Saturday, July 23, 2011

#4: Signs and Last Wishes: the Emotional and Horrific Way

           It was in the past two years that I have experienced the most heartbreaking times in my life. It’s heartbreaking in the sense that I lost two of the most treasured persons in my life. I lost my maternal grandmother from cardiac arrest last September 2009. After almost a year, five days before my grandma’s first death anniversary, her husband, my maternal grandfather, died of complications from diabetes. It’s heartbreaking in the sense that during that time, they are the closest persons that died. However, it’s also a relief because both of them have suffered a lot of pains prior to their passing. My grandma was on comatose before dying, while my grandpa had suffered from lots of painful bedsores and internal complications before breathing his last.
            But of the two of them, it seems that my grandmother was the “restless one.” After her death, there were many instances that my grandmother is trying to “communicate” through my mother. According to Mama, she keeps of dreaming of grandma every night (at that time). Though she cannot see grandma’s face, she is certain that it was grandma from her hair and her usual outfit (which, by the way, are dusters). Every time she tries to see grandma’s face, she will wake up as soon as her (grandma’s) face is almost shown. My mom even told me that if not grandma, it’s the treasured things that she kept that would appear in her dream. For instance, there was one time when my mother dreamed of my grandma’s jewelry box, which contained well - kept jewelry and some precious and semi - precious stones.

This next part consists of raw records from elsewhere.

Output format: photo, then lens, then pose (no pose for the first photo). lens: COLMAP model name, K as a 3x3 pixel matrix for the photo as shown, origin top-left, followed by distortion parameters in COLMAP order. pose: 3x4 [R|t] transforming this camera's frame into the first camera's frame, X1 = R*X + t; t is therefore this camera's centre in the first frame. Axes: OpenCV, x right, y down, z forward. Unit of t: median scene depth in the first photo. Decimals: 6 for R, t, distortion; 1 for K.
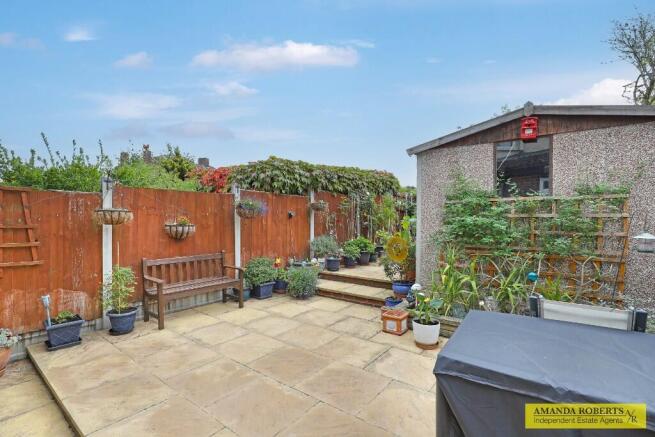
lens RADIAL K [[303.2, 0, 331.0], [0, 303.2, 215.8], [0, 0, 1]] dist [-0.022638, 0.000969]
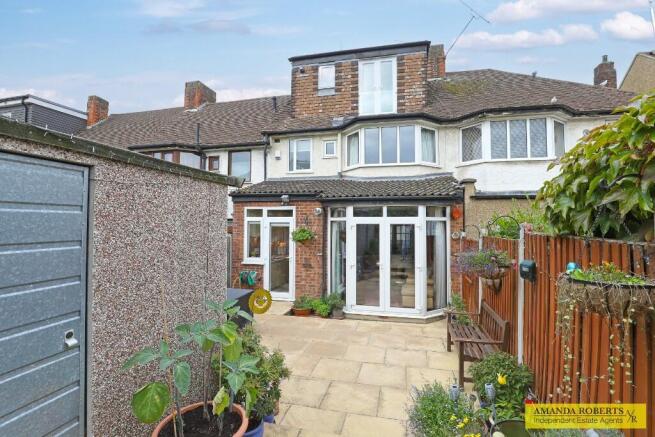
lens RADIAL K [[303.2, 0, 331.0], [0, 303.2, 215.8], [0, 0, 1]] dist [-0.022638, 0.000969]
pose [[-0.916173, -0.013147, -0.400568, 0.422965], [-0.000550, 0.999502, -0.031546, -0.159431], [0.400783, -0.028681, -0.915724, 2.071428]]
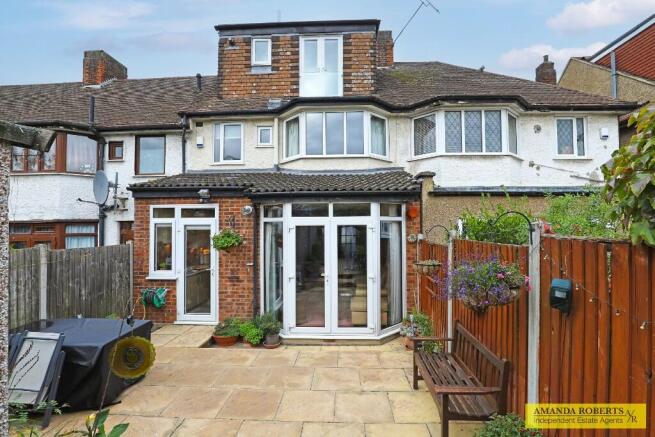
lens RADIAL K [[303.2, 0, 331.0], [0, 303.2, 215.8], [0, 0, 1]] dist [-0.022638, 0.000969]
pose [[-0.824522, -0.013218, -0.565675, 0.231853], [0.009541, 0.999260, -0.037257, -0.159137], [0.565749, -0.036116, -0.823786, 1.749988]]
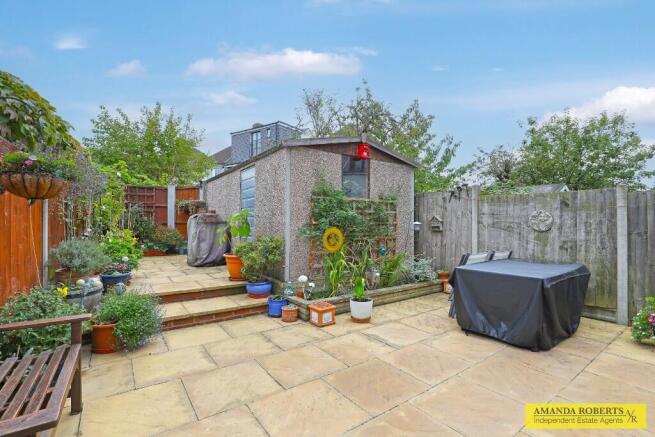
lens RADIAL K [[303.2, 0, 331.0], [0, 303.2, 215.8], [0, 0, 1]] dist [-0.022638, 0.000969]
pose [[0.292302, 0.019094, 0.956136, -0.768441], [-0.016924, 0.999747, -0.014792, 0.043535], [-0.956176, -0.011858, 0.292551, 0.713271]]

She also showed up to my grandfather (he’s still alive at that time) sometime in her 40 – day period. According to him, he saw my grandma near the altar in the middle of the night. This time, she’s not alone. She was with a little girl which, they assumed, is my older sister who died during birth. He even woke my aunt up because the little girl was playing with the lighted candle in the altar. When my aunt went there, she saw no one near the altar. She only saw my grandma’s picture and the lighted candle on the altar.
            Unlike my grandmother who died unexpectedly, I can say that my grandfather prepared for his death. In fact, after my grandmother’s burial, my grandfather called me and said his last wishes to me. At that time, I didn’t know that it will be his last wish for me. He said, “I want you to study hard. I want you to finish your studies and graduate in college, just what your mother, aunts and uncle did. Don’t indulge yourself in relationships yet. I would be very happy if you do.” According to my aunt, a few months before grandpa died, he let her look for the clothes that he wanted to wear during his wake: his slacks, barong, and shoes. September last year, five days before my grandma’s first death anniversary, he rested…in peace. I believe so because he did not “show up” to any of us after his death.

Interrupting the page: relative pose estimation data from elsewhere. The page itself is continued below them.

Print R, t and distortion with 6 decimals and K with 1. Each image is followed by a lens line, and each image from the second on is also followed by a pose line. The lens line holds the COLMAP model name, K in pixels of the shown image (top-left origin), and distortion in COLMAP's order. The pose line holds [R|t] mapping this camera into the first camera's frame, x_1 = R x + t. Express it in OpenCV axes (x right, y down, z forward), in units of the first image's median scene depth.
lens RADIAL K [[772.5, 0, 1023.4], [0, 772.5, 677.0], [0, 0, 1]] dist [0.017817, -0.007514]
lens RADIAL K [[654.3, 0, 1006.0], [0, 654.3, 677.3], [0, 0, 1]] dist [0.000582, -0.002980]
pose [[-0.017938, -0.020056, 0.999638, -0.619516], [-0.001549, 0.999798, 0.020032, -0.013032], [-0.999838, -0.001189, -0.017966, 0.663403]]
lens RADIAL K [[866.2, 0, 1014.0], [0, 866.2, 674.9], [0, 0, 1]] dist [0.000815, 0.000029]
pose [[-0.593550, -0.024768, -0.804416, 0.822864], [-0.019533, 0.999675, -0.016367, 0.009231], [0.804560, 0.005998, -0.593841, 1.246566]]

            Now, does the dead communicate with the living? Based from my mother’s and my grandfather’s accounts, I believe that they do, but if and only if they died unexpectedly, they died against their wishes, or they died with some unfinished business, just like in my grandmother's case. I think one contributing factor on why my grandmother “communicated” with my mother is because she (my mother) was not by my grandma’s side when she breathed her last. It was dawn and there weren’t any vehicles to take her to the hospital. Because her heart attack came unexpectedly, she was not able to give her last wishes to any of us. In the case of my grandfather, he died prepared, everything already “put in place”, and accepting the fact that his time had come. He died in peace.
            So far, I have not experienced ghost encounters yet nor dreamed of dead people. But I believe that if ever they show up to me, there is something that they wish to convey to or for a certain person. Since they are no longer with their bodies, I believe that they tend to use the people close to them to express how much they love that person. Yes, I consider myself lucky if that happens, but I do admit that I am going to freak out when that time comes. I was already horrified just hearing my mother's and my grandfather's accounts. How much more if I'll experience that myself?